PatchSiren cyber security CVE debrief

CVE-2026-49982 raszi CVE debrief

The tmp package for Node.js, version 0.2.6, is vulnerable to a directory traversal attack. The _assertPath guard in tmp rejects string values containing the substring '..', but can be bypassed when prefix, postfix, or template is supplied as a non-string value (Array, Buffer, or object) whose stringification still contains '../'. This allows attackers to create files or directories at arbitrary locations with the host process's privileges.
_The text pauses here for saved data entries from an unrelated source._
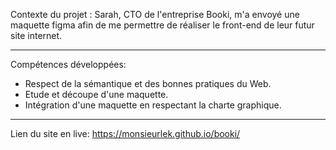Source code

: Contexte du projet : Sarah, CTO de l'entreprise Booki, m'a envoyé une maquette figma afin de me permettre de réaliser le front-end de leur futur site internet.

------------------

Compétences développées: 
- Respect de la sémantique et des bonnes pratiques du Web.
- Etude et découpe d'une maquette.
- Intégration d'une maquette en respectant la charte graphique.

-------------------

Lien du site en live: https://monsieurlek.github.io/booki/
The vulnerability affects applications that forward untrusted request data into tmp.file, tmp.fileSync, tmp.dir, tmp.dirSync, tmp.tmpName, or tmp.tmpNameSync without explicit type coercion.

Vendor: raszi
Product: node-tmp
CVSS: HIGH 8.2
CISA KEV: Not listed in stored evidence
Original CVE published: 2026-06-11
Original CVE updated: 2026-06-11
Advisory published: 2026-06-11
Advisory updated: 2026-06-11

Who should care

Developers and administrators of applications using the tmp package, especially those that handle untrusted user input, should be aware of this vulnerability and take steps to mitigate it.

Technical summary

The tmp package for Node.js, version 0.2.6, has a vulnerability that allows attackers to create files or directories at arbitrary locations. The vulnerability is caused by the _assertPath guard in tmp, which rejects string values containing the substring '..', but can be bypassed when prefix, postfix, or template is supplied as a non-string value.

Defensive priority

HIGH

Recommended defensive actions

Upgrade to version 0.2.7 or later of the tmp package.
Ensure explicit type coercion when passing user input to tmp.file, tmp.fileSync, tmp.dir, tmp.dirSync, tmp.tmpName, or tmp.tmpNameSync.

Evidence notes

This vulnerability has a CVSS score of 8.2 and is classified as HIGH severity.

Official resources

CVE-2026-49982 was published on 2026-06-11T17:16:35.227Z and modified on 2026-06-11T20:59:17.743Z.